***** Records for the exercise *****

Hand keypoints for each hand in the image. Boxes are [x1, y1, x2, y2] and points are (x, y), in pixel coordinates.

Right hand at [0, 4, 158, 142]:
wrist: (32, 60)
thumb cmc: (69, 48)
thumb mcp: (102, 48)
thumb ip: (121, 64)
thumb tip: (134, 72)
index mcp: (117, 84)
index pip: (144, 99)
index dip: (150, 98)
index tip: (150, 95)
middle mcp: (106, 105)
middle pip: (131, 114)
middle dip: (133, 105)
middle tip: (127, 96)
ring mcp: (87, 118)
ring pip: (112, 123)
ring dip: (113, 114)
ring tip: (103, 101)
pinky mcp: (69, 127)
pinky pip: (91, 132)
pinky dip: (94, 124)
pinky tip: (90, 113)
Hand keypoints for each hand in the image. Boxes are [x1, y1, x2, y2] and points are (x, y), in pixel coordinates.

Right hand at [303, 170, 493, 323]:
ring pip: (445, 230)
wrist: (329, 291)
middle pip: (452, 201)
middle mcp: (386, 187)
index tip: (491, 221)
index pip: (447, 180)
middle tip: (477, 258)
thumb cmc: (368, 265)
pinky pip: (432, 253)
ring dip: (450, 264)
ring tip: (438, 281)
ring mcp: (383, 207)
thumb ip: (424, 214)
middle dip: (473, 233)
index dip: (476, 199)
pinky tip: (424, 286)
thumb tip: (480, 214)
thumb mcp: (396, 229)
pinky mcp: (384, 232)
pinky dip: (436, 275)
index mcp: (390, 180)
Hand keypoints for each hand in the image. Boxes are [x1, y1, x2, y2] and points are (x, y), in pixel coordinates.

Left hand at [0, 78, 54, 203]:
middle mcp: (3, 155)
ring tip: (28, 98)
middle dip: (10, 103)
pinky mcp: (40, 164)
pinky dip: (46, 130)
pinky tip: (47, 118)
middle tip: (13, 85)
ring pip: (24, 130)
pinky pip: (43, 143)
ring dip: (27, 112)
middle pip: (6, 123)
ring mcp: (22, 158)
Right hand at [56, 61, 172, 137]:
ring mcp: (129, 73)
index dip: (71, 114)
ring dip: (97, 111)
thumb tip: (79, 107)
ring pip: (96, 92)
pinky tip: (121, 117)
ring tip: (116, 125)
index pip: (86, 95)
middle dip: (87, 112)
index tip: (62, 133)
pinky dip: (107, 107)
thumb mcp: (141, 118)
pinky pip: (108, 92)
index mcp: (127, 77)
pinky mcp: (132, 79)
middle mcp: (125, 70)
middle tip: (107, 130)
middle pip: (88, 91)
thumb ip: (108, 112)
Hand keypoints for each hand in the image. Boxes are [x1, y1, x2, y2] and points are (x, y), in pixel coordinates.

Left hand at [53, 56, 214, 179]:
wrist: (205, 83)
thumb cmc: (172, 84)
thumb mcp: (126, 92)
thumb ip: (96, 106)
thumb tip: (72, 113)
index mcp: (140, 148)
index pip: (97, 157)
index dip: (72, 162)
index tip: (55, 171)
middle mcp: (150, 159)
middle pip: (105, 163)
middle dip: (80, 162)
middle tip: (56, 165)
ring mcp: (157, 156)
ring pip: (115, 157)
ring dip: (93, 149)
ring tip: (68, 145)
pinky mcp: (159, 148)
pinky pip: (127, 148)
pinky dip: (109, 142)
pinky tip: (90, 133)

*****

* What is needed: Could you type out every entry again exactly as it stands?

* Result below:
Hand keypoints for each hand in the image. Boxes are [x1, y1, x2, y2] and points are (x, y), in pixel coordinates.

Right hand at [0, 4, 158, 142]:
wrist: (32, 60)
thumb cmc: (69, 48)
thumb mcp: (102, 48)
thumb ip: (121, 64)
thumb tip: (134, 72)
index mcp: (117, 84)
index pip: (144, 99)
index dip: (150, 98)
index tip: (150, 95)
middle mcp: (106, 105)
middle pip: (131, 114)
middle dip: (133, 105)
middle tip: (127, 96)
ring mcp: (87, 118)
ring pip: (112, 123)
ring dip: (113, 114)
ring tip: (103, 101)
pinky mcp: (69, 127)
pinky pip: (91, 132)
pinky dip: (94, 124)
pinky tip: (90, 113)
Hand keypoints for each hand in the image. Boxes are [x1, y1, x2, y2] and points are (x, y), in pixel coordinates.

Right hand at [303, 170, 493, 323]:
ring pip: (445, 230)
wrist: (329, 291)
middle pip: (452, 201)
middle mcp: (386, 187)
index tip: (491, 221)
index pip: (447, 180)
middle tip: (477, 258)
thumb cmc: (368, 265)
pinky pip: (432, 253)
ring dip: (450, 264)
ring tip: (438, 281)
ring mcp: (383, 207)
thumb ip: (424, 214)
middle dip: (473, 233)
index dip: (476, 199)
pinky tip: (424, 286)
thumb tip: (480, 214)
thumb mcp: (396, 229)
pinky mcp: (384, 232)
pinky dip: (436, 275)
index mcp: (390, 180)
Hand keypoints for each hand in the image. Boxes are [x1, y1, x2, y2] and points are (x, y), in pixel coordinates.

Left hand at [0, 78, 54, 203]:
middle mcp: (3, 155)
ring tip: (28, 98)
middle dip: (10, 103)
pinky mcp: (40, 164)
pinky dip: (46, 130)
pinky tip: (47, 118)
middle tip: (13, 85)
ring pip: (24, 130)
pinky pip: (43, 143)
ring dip: (27, 112)
middle pip: (6, 123)
ring mcp: (22, 158)
Right hand at [56, 61, 172, 137]:
ring mcp: (129, 73)
index dip: (71, 114)
ring dip: (97, 111)
thumb tip: (79, 107)
ring pip: (96, 92)
pinky tip: (121, 117)
ring tip: (116, 125)
index pip: (86, 95)
middle dip: (87, 112)
index tip: (62, 133)
pinky dip: (107, 107)
thumb mcp: (141, 118)
pinky pip: (108, 92)
index mcp: (127, 77)
pinky mcp: (132, 79)
middle mcp: (125, 70)
middle tip: (107, 130)
middle pip: (88, 91)
thumb ip: (108, 112)
Hand keypoints for each hand in the image. Boxes are [x1, y1, x2, y2] and points are (x, y), in pixel coordinates.

Left hand at [53, 56, 214, 179]:
wrist: (205, 83)
thumb cmc: (172, 84)
thumb mcp: (126, 92)
thumb ip: (96, 106)
thumb tip: (72, 113)
index mcp: (140, 148)
index pip: (97, 157)
index dip: (72, 162)
index tip: (55, 171)
middle mcp: (150, 159)
middle pip: (105, 163)
middle dip: (80, 162)
middle tip: (56, 165)
ring mcp: (157, 156)
ring pip: (115, 157)
ring dip: (93, 149)
ring tip: (68, 145)
pinky mcp: (159, 148)
pinky pip: (127, 148)
pinky dip: (109, 142)
pinky tip: (90, 133)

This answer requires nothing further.